PROBLEM >>
Give the records back exactly as written, but without the images.
::::::::::
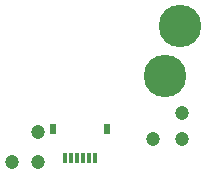
<source format=gbs>
G04*
G04 #@! TF.GenerationSoftware,Altium Limited,Altium Designer,23.10.1 (27)*
G04*
G04 Layer_Color=16711935*
%FSLAX25Y25*%
%MOIN*%
G70*
G04*
G04 #@! TF.SameCoordinates,51DF8756-C7FE-4A26-B6EC-ED2339CC954E*
G04*
G04*
G04 #@! TF.FilePolarity,Negative*
G04*
G01*
G75*
%ADD19R,0.02126X0.03701*%
%ADD20R,0.01732X0.03701*%
%ADD22C,0.04737*%
%ADD23C,0.14173*%
D19*
X-212598Y26378D02*
D03*
X-194882D02*
D03*
D20*
X-200787Y16535D02*
D03*
X-202756D02*
D03*
X-204724D02*
D03*
X-198819D02*
D03*
X-206693D02*
D03*
X-208661D02*
D03*
D22*
X-226378Y15354D02*
D03*
X-217717D02*
D03*
Y25197D02*
D03*
X-179528Y22835D02*
D03*
X-169685Y22835D02*
D03*
Y31496D02*
D03*
D23*
X-175394Y44094D02*
D03*
X-170374Y60728D02*
D03*
M02*

</source>
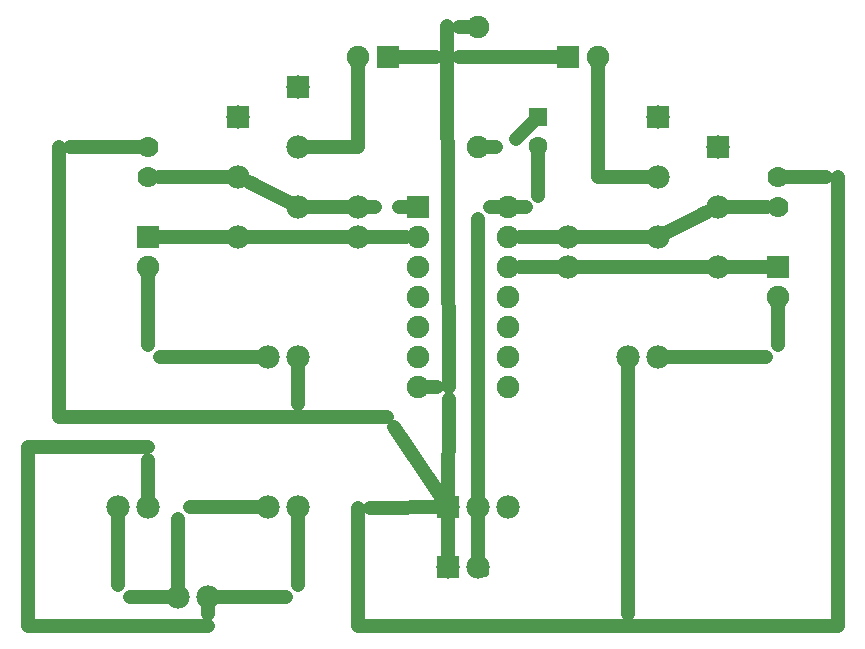
<source format=gtl>
G04 MADE WITH FRITZING*
G04 WWW.FRITZING.ORG*
G04 DOUBLE SIDED*
G04 HOLES PLATED*
G04 CONTOUR ON CENTER OF CONTOUR VECTOR*
%ASAXBY*%
%FSLAX23Y23*%
%MOIN*%
%OFA0B0*%
%SFA1.0B1.0*%
%ADD10C,0.075000*%
%ADD11C,0.078000*%
%ADD12C,0.070000*%
%ADD13C,0.062992*%
%ADD14R,0.075000X0.075000*%
%ADD15R,0.078000X0.078000*%
%ADD16R,0.062992X0.062992*%
%ADD17C,0.048000*%
%ADD18C,0.024000*%
%LNCOPPER1*%
G90*
G70*
G54D10*
X1405Y1513D03*
X1705Y1513D03*
X1405Y1413D03*
X1705Y1413D03*
X1405Y1313D03*
X1705Y1313D03*
X1405Y1213D03*
X1705Y1213D03*
X1405Y1113D03*
X1705Y1113D03*
X1405Y1013D03*
X1705Y1013D03*
X1405Y913D03*
X1705Y913D03*
G54D11*
X1505Y313D03*
X1605Y313D03*
X1505Y513D03*
X1605Y513D03*
X1705Y513D03*
X1205Y1513D03*
X1205Y1413D03*
G54D10*
X1905Y2013D03*
X2005Y2013D03*
X1305Y2013D03*
X1205Y2013D03*
G54D12*
X2605Y1613D03*
X2605Y1513D03*
X505Y1713D03*
X505Y1613D03*
G54D10*
X2605Y1313D03*
X2605Y1213D03*
X505Y1413D03*
X505Y1313D03*
G54D11*
X2105Y1013D03*
X2205Y1013D03*
X905Y1013D03*
X1005Y1013D03*
X1905Y1413D03*
X1905Y1313D03*
X405Y513D03*
X505Y513D03*
X605Y213D03*
X705Y213D03*
X905Y513D03*
X1005Y513D03*
G54D10*
X1605Y1713D03*
X1605Y2113D03*
G54D13*
X1805Y1813D03*
X1805Y1715D03*
G54D11*
X2405Y1713D03*
X2405Y1513D03*
X2405Y1313D03*
X805Y1813D03*
X805Y1613D03*
X805Y1413D03*
X1005Y1913D03*
X1005Y1713D03*
X1005Y1513D03*
X2205Y1813D03*
X2205Y1613D03*
X2205Y1413D03*
G54D14*
X1405Y1513D03*
G54D15*
X1505Y313D03*
X1505Y513D03*
G54D14*
X1905Y2013D03*
X1305Y2013D03*
X2605Y1313D03*
X505Y1413D03*
G54D16*
X1805Y1813D03*
G54D15*
X2405Y1713D03*
X805Y1813D03*
X1005Y1913D03*
X2205Y1813D03*
G54D17*
X1505Y354D02*
X1505Y472D01*
D02*
X1605Y354D02*
X1605Y472D01*
D02*
X1645Y1513D02*
X1705Y1513D01*
D02*
X1605Y513D02*
X1605Y1472D01*
D02*
X1468Y913D02*
X1405Y913D01*
D02*
X1505Y513D02*
X1508Y872D01*
D02*
X1262Y1513D02*
X1205Y1513D01*
D02*
X1405Y1513D02*
X1343Y1513D01*
D02*
X1364Y1413D02*
X1245Y1413D01*
D02*
X1046Y1513D02*
X1205Y1513D01*
D02*
X1205Y1513D02*
X1148Y1513D01*
D02*
X1046Y1713D02*
X1205Y1713D01*
D02*
X1205Y1713D02*
X1205Y2013D01*
D02*
X846Y1413D02*
X1164Y1413D01*
D02*
X842Y1595D02*
X1005Y1513D01*
D02*
X542Y1613D02*
X764Y1613D01*
D02*
X764Y1413D02*
X545Y1413D01*
D02*
X505Y1053D02*
X505Y1313D01*
D02*
X905Y1013D02*
X546Y1013D01*
D02*
X1303Y814D02*
X1005Y814D01*
D02*
X1005Y855D02*
X1005Y1013D01*
D02*
X1505Y513D02*
X1326Y780D01*
D02*
X208Y814D02*
X208Y1714D01*
D02*
X245Y1714D02*
X505Y1713D01*
D02*
X1005Y814D02*
X208Y814D01*
D02*
X1464Y2012D02*
X1305Y2013D01*
D02*
X1508Y913D02*
X1503Y2012D01*
D02*
X1866Y1413D02*
X1746Y1413D01*
D02*
X1866Y1313D02*
X1746Y1313D01*
D02*
X1946Y1413D02*
X2164Y1413D01*
D02*
X2004Y1612D02*
X2005Y2013D01*
D02*
X2164Y1613D02*
X2004Y1612D01*
D02*
X1543Y2012D02*
X1905Y2013D01*
D02*
X1946Y1313D02*
X2364Y1313D01*
D02*
X2205Y1413D02*
X2368Y1495D01*
D02*
X2568Y1513D02*
X2446Y1513D01*
D02*
X2566Y1313D02*
X2446Y1313D01*
D02*
X2605Y1053D02*
X2605Y1213D01*
D02*
X2205Y1013D02*
X2564Y1013D01*
D02*
X1205Y115D02*
X2105Y115D01*
D02*
X1205Y511D02*
X1205Y115D01*
D02*
X2105Y156D02*
X2105Y1013D01*
D02*
X1505Y513D02*
X1246Y511D01*
D02*
X2804Y115D02*
X2804Y1613D01*
D02*
X2767Y1613D02*
X2605Y1613D01*
D02*
X2105Y115D02*
X2804Y115D01*
D02*
X405Y254D02*
X405Y513D01*
D02*
X605Y213D02*
X446Y213D01*
D02*
X646Y513D02*
X905Y513D01*
D02*
X605Y213D02*
X605Y472D01*
D02*
X1005Y254D02*
X1005Y513D01*
D02*
X705Y213D02*
X964Y213D01*
D02*
X706Y115D02*
X105Y115D01*
D02*
X105Y115D02*
X105Y712D01*
D02*
X105Y712D02*
X506Y712D01*
D02*
X506Y670D02*
X505Y513D01*
D02*
X705Y213D02*
X706Y156D01*
D02*
X1543Y2114D02*
X1605Y2113D01*
D02*
X1503Y2012D02*
X1503Y2115D01*
D02*
X1805Y1551D02*
X1805Y1715D01*
D02*
X1705Y1513D02*
X1766Y1513D01*
D02*
X1664Y1713D02*
X1605Y1713D01*
D02*
X1805Y1813D02*
X1731Y1740D01*
G54D18*
D02*
X1617Y303D02*
X1628Y293D01*
G04 End of Copper1*
M02*
</source>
::::::::::
WRITTEN ANSWER >>
<source format=gbs>
G04*
G04 #@! TF.GenerationSoftware,Altium Limited,Altium Designer,23.10.1 (27)*
G04*
G04 Layer_Color=16711935*
%FSLAX25Y25*%
%MOIN*%
G70*
G04*
G04 #@! TF.SameCoordinates,51DF8756-C7FE-4A26-B6EC-ED2339CC954E*
G04*
G04*
G04 #@! TF.FilePolarity,Negative*
G04*
G01*
G75*
%ADD19R,0.02126X0.03701*%
%ADD20R,0.01732X0.03701*%
%ADD22C,0.04737*%
%ADD23C,0.14173*%
D19*
X-212598Y26378D02*
D03*
X-194882D02*
D03*
D20*
X-200787Y16535D02*
D03*
X-202756D02*
D03*
X-204724D02*
D03*
X-198819D02*
D03*
X-206693D02*
D03*
X-208661D02*
D03*
D22*
X-226378Y15354D02*
D03*
X-217717D02*
D03*
Y25197D02*
D03*
X-179528Y22835D02*
D03*
X-169685Y22835D02*
D03*
Y31496D02*
D03*
D23*
X-175394Y44094D02*
D03*
X-170374Y60728D02*
D03*
M02*

</source>
<source format=gtl>
G04 MADE WITH FRITZING*
G04 WWW.FRITZING.ORG*
G04 DOUBLE SIDED*
G04 HOLES PLATED*
G04 CONTOUR ON CENTER OF CONTOUR VECTOR*
%ASAXBY*%
%FSLAX23Y23*%
%MOIN*%
%OFA0B0*%
%SFA1.0B1.0*%
%ADD10C,0.075000*%
%ADD11C,0.078000*%
%ADD12C,0.070000*%
%ADD13C,0.062992*%
%ADD14R,0.075000X0.075000*%
%ADD15R,0.078000X0.078000*%
%ADD16R,0.062992X0.062992*%
%ADD17C,0.048000*%
%ADD18C,0.024000*%
%LNCOPPER1*%
G90*
G70*
G54D10*
X1405Y1513D03*
X1705Y1513D03*
X1405Y1413D03*
X1705Y1413D03*
X1405Y1313D03*
X1705Y1313D03*
X1405Y1213D03*
X1705Y1213D03*
X1405Y1113D03*
X1705Y1113D03*
X1405Y1013D03*
X1705Y1013D03*
X1405Y913D03*
X1705Y913D03*
G54D11*
X1505Y313D03*
X1605Y313D03*
X1505Y513D03*
X1605Y513D03*
X1705Y513D03*
X1205Y1513D03*
X1205Y1413D03*
G54D10*
X1905Y2013D03*
X2005Y2013D03*
X1305Y2013D03*
X1205Y2013D03*
G54D12*
X2605Y1613D03*
X2605Y1513D03*
X505Y1713D03*
X505Y1613D03*
G54D10*
X2605Y1313D03*
X2605Y1213D03*
X505Y1413D03*
X505Y1313D03*
G54D11*
X2105Y1013D03*
X2205Y1013D03*
X905Y1013D03*
X1005Y1013D03*
X1905Y1413D03*
X1905Y1313D03*
X405Y513D03*
X505Y513D03*
X605Y213D03*
X705Y213D03*
X905Y513D03*
X1005Y513D03*
G54D10*
X1605Y1713D03*
X1605Y2113D03*
G54D13*
X1805Y1813D03*
X1805Y1715D03*
G54D11*
X2405Y1713D03*
X2405Y1513D03*
X2405Y1313D03*
X805Y1813D03*
X805Y1613D03*
X805Y1413D03*
X1005Y1913D03*
X1005Y1713D03*
X1005Y1513D03*
X2205Y1813D03*
X2205Y1613D03*
X2205Y1413D03*
G54D14*
X1405Y1513D03*
G54D15*
X1505Y313D03*
X1505Y513D03*
G54D14*
X1905Y2013D03*
X1305Y2013D03*
X2605Y1313D03*
X505Y1413D03*
G54D16*
X1805Y1813D03*
G54D15*
X2405Y1713D03*
X805Y1813D03*
X1005Y1913D03*
X2205Y1813D03*
G54D17*
X1505Y354D02*
X1505Y472D01*
D02*
X1605Y354D02*
X1605Y472D01*
D02*
X1645Y1513D02*
X1705Y1513D01*
D02*
X1605Y513D02*
X1605Y1472D01*
D02*
X1468Y913D02*
X1405Y913D01*
D02*
X1505Y513D02*
X1508Y872D01*
D02*
X1262Y1513D02*
X1205Y1513D01*
D02*
X1405Y1513D02*
X1343Y1513D01*
D02*
X1364Y1413D02*
X1245Y1413D01*
D02*
X1046Y1513D02*
X1205Y1513D01*
D02*
X1205Y1513D02*
X1148Y1513D01*
D02*
X1046Y1713D02*
X1205Y1713D01*
D02*
X1205Y1713D02*
X1205Y2013D01*
D02*
X846Y1413D02*
X1164Y1413D01*
D02*
X842Y1595D02*
X1005Y1513D01*
D02*
X542Y1613D02*
X764Y1613D01*
D02*
X764Y1413D02*
X545Y1413D01*
D02*
X505Y1053D02*
X505Y1313D01*
D02*
X905Y1013D02*
X546Y1013D01*
D02*
X1303Y814D02*
X1005Y814D01*
D02*
X1005Y855D02*
X1005Y1013D01*
D02*
X1505Y513D02*
X1326Y780D01*
D02*
X208Y814D02*
X208Y1714D01*
D02*
X245Y1714D02*
X505Y1713D01*
D02*
X1005Y814D02*
X208Y814D01*
D02*
X1464Y2012D02*
X1305Y2013D01*
D02*
X1508Y913D02*
X1503Y2012D01*
D02*
X1866Y1413D02*
X1746Y1413D01*
D02*
X1866Y1313D02*
X1746Y1313D01*
D02*
X1946Y1413D02*
X2164Y1413D01*
D02*
X2004Y1612D02*
X2005Y2013D01*
D02*
X2164Y1613D02*
X2004Y1612D01*
D02*
X1543Y2012D02*
X1905Y2013D01*
D02*
X1946Y1313D02*
X2364Y1313D01*
D02*
X2205Y1413D02*
X2368Y1495D01*
D02*
X2568Y1513D02*
X2446Y1513D01*
D02*
X2566Y1313D02*
X2446Y1313D01*
D02*
X2605Y1053D02*
X2605Y1213D01*
D02*
X2205Y1013D02*
X2564Y1013D01*
D02*
X1205Y115D02*
X2105Y115D01*
D02*
X1205Y511D02*
X1205Y115D01*
D02*
X2105Y156D02*
X2105Y1013D01*
D02*
X1505Y513D02*
X1246Y511D01*
D02*
X2804Y115D02*
X2804Y1613D01*
D02*
X2767Y1613D02*
X2605Y1613D01*
D02*
X2105Y115D02*
X2804Y115D01*
D02*
X405Y254D02*
X405Y513D01*
D02*
X605Y213D02*
X446Y213D01*
D02*
X646Y513D02*
X905Y513D01*
D02*
X605Y213D02*
X605Y472D01*
D02*
X1005Y254D02*
X1005Y513D01*
D02*
X705Y213D02*
X964Y213D01*
D02*
X706Y115D02*
X105Y115D01*
D02*
X105Y115D02*
X105Y712D01*
D02*
X105Y712D02*
X506Y712D01*
D02*
X506Y670D02*
X505Y513D01*
D02*
X705Y213D02*
X706Y156D01*
D02*
X1543Y2114D02*
X1605Y2113D01*
D02*
X1503Y2012D02*
X1503Y2115D01*
D02*
X1805Y1551D02*
X1805Y1715D01*
D02*
X1705Y1513D02*
X1766Y1513D01*
D02*
X1664Y1713D02*
X1605Y1713D01*
D02*
X1805Y1813D02*
X1731Y1740D01*
G54D18*
D02*
X1617Y303D02*
X1628Y293D01*
G04 End of Copper1*
M02*
</source>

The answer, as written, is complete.